ИСХОДНЫЙ ОТРЫВОК
/---

Росли урожаи, появлялся избыточный продукт – становилось возможным выделение ремесел в самостоятельные профессии, возникновение и рост городов, расширение товарно-денежных отношений по всей стране. Получше стали жить и крестьяне: качественней питаться, привлекательнее и прочнее стали их дома и подворья.
Заря урбанизации
Судьбоносным для всей европейской истории явлением стал подъем городов. Мы видели, какие кризисы приводили к оскудению старых городов галльских и античных времен. Но с начала II тысячелетия положение стало меняться. Многие знаменитые и процветающие ныне стеклометаллические нагромождения ведут свое происхождение именно от той поры.
А начало их было весьма скромным. Какой-нибудь дальновидный сеньор (или епископ, или аббат монастыря) разрешал своим сельским умельцам – кузнецам, ткачам, сукновалам и прочим заняться своим ремеслом специализированно, не обременяя себя больше крестьянским трудом. Лишь бы исправно платили оброк. Тогда как раз произошла «победа овцы над льном»: ярко окрашенные шерстяные ткани (сукно) стали вытеснять полотняные и грубые меховые одеяния, и на них рос спрос. Быстро усовершенствовалось производство изделий из металла, особенно оружия. Глядишь, и вокруг замка (или монастыря) разрастается целая ремесленная слобода.

\---

ЦЕЛЬ ЗАДАНИЯ
Напишите продолжение отрывка о зарождении городов в средневековой Европе. Строки, приведённые далее, здесь никак не используются.

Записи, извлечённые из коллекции
/---

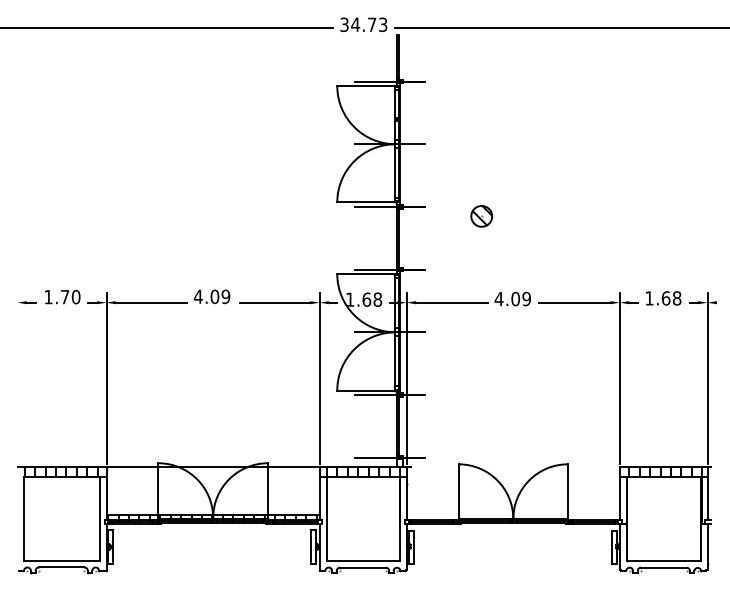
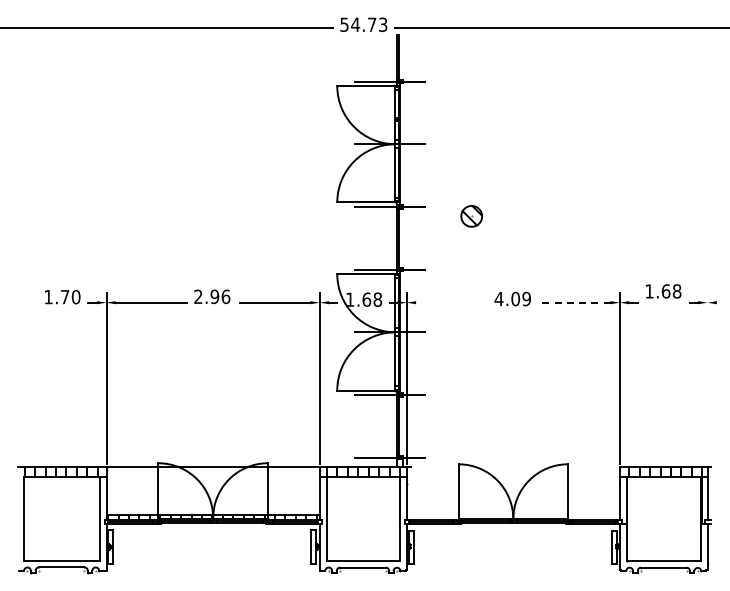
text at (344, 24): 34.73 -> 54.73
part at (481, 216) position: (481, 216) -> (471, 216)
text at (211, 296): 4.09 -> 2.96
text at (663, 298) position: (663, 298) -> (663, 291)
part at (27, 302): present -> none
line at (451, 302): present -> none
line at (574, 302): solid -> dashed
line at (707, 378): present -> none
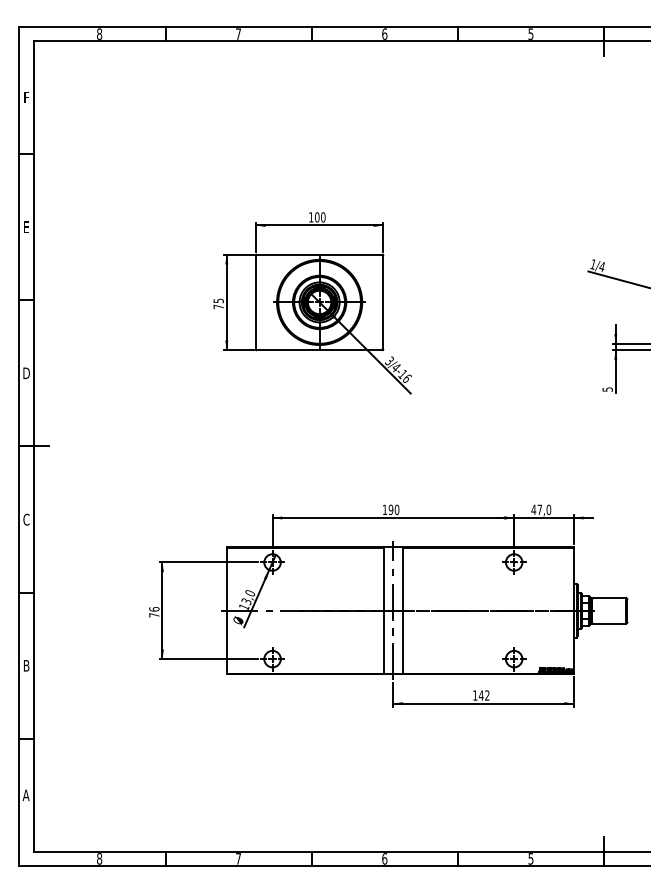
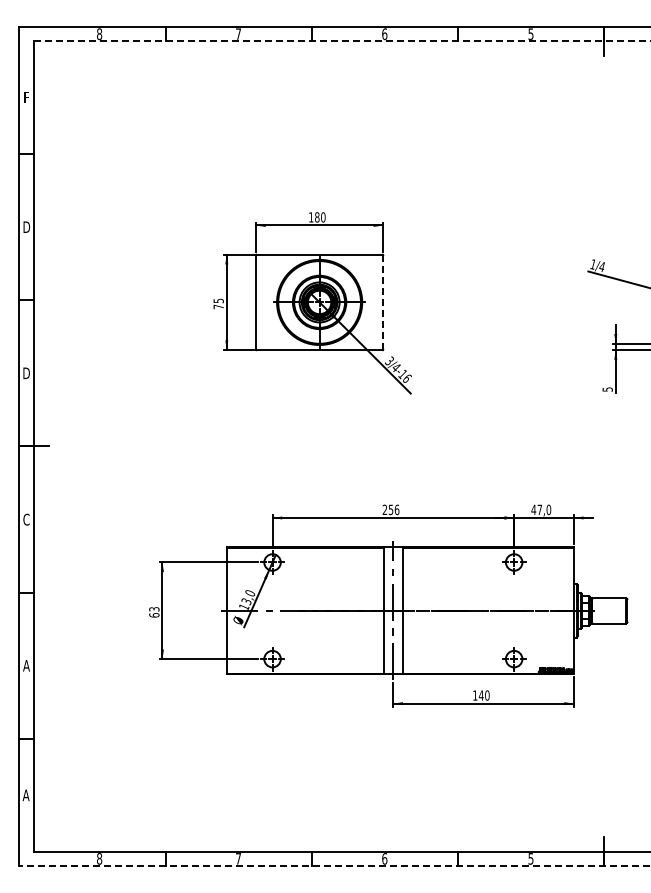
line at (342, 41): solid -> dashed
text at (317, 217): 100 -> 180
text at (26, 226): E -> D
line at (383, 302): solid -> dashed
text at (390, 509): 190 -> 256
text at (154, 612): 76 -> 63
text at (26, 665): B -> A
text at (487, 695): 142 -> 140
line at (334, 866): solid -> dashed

\---

ОТВЕТ
Ее обитателей надо кормить – и появляется рынок, куда крестьяне привозят на продажу плоды своего труда. Не только привозят, но и увозят – у новоявленных протогорожан было чего купить и для хозяйства, и к празднику. Некоторые крестьяне, приглядевшись, целиком посвящают себя торговле, получив у сеньора разрешение «заниматься делом продаж».
Где оживление – там и купцы, и пошло-поехало… Не только поехало, но и поплыло. По рекам растут торговые пристани и городки. Торговцам надоедало быть «пыльными ногами» – путь по воде и безопаснее, и дешевле. Ведь на суше безобразят разбойники, да и владельцы земель не лучше – дерут плату за провоз багажа по их территории (даже с богомольцев взимают мзду за проход!). А если что свалилось со сломавшейся телеги на дорогу – это уже собственность феодала, потому что то, что лежит на его земле, принадлежит ему. Купцы, с целью защиты перевозимых товаров, объединялись в гильдии, или ганзы (вспомним знаменитый северный, в т. ч. балтийский, «Союз ганзейских городов», или просто Ганзу).
Стены Каркассона
Слобода, при мастеровитости и упорстве ее обитателей и при удачном стечении конъюнктурных и прочих обстоятельств, становится признанным центром производства и торговли. Рынок становится постоянным, для чего требуется разрешение местного властителя – но тот всегда за. Он собирает плату за пользование лавками, за употребление весов и монет. А еще – немалые пошлины с приезжих покупателей и продавцов. Рынок находится под охраной господина, в знак чего на нем устанавливается шест со шляпой, перчаткой или крестом наверху (в Германии это мог быть каменный рыцарь, называемый Роландом). Ремесленники торговали своими изделиями и прямо из окон мастерских.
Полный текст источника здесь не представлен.